What is being asked: Report each line from the listing that the string "controller" appears in.

The data:
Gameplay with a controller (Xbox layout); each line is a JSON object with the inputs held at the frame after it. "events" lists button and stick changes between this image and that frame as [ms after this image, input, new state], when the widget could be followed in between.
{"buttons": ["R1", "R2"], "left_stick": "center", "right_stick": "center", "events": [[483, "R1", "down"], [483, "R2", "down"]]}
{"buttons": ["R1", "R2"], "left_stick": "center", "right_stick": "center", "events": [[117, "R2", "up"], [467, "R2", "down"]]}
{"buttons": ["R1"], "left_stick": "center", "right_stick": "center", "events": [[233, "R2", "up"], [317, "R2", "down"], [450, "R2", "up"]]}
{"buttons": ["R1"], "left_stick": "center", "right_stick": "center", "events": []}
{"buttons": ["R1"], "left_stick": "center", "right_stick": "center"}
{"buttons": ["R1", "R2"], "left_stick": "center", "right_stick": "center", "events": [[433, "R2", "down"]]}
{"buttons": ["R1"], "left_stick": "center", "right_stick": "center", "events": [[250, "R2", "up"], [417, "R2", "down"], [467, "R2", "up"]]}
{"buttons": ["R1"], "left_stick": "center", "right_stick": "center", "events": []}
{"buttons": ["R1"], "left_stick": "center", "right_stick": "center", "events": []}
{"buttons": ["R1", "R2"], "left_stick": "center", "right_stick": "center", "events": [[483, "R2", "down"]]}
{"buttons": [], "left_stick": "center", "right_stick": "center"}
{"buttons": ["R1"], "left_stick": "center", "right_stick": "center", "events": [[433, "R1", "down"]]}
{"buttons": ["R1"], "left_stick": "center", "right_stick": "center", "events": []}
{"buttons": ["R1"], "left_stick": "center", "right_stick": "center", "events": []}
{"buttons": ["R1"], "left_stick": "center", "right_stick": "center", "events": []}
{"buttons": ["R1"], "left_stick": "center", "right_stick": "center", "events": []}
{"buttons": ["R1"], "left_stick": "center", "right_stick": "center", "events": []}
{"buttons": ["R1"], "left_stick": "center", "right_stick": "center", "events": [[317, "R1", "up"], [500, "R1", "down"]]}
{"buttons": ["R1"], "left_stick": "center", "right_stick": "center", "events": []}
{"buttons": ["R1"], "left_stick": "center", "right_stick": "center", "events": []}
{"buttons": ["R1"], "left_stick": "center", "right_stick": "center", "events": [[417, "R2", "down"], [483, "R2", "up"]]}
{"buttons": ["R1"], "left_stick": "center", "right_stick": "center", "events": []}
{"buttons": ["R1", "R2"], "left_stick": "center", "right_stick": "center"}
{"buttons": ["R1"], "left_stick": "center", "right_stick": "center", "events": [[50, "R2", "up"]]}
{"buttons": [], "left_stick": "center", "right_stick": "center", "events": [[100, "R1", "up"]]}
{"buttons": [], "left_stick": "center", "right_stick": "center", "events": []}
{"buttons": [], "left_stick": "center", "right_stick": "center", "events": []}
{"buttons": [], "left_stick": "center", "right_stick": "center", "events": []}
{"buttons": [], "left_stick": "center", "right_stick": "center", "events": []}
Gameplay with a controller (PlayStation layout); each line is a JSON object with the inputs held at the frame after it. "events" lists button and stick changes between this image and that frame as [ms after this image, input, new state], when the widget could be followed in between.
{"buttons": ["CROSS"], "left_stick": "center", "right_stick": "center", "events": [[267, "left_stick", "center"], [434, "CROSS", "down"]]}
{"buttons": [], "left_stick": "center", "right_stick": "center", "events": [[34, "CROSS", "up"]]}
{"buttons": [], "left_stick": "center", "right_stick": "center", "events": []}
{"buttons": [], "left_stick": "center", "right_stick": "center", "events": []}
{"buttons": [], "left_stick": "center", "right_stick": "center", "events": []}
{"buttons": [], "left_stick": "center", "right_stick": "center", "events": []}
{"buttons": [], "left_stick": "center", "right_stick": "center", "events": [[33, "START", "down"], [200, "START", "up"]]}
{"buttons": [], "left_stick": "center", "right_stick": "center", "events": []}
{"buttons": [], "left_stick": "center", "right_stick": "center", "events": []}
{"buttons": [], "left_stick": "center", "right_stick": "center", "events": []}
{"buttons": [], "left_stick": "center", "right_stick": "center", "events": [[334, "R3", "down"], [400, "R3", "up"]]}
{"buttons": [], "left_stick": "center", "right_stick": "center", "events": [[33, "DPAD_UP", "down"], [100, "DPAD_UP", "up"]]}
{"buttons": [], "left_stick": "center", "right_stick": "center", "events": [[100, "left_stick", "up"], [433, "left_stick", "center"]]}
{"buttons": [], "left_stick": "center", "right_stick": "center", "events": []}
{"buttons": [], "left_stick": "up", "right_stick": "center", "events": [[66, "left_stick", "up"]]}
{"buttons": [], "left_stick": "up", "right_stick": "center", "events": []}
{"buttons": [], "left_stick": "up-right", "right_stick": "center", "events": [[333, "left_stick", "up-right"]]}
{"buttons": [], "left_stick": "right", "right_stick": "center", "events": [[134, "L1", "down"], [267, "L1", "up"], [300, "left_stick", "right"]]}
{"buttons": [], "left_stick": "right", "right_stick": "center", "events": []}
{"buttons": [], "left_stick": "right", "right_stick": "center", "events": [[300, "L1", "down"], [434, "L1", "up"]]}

Answer for the task:
Gameplay with a controller (Xbox layout); each line is a JSON object with the inputs held at the frame after it. "events" lists button and stick changes between this image and that frame as [ms after this image, input, new state], when the widget could be followed in between.
Gameplay with a controller (PlayStation layout); each line is a JSON object with the inputs held at the frame after it. "events" lists button and stick changes between this image and that frame as [ms after this image, input, new state], when the widget could be followed in between.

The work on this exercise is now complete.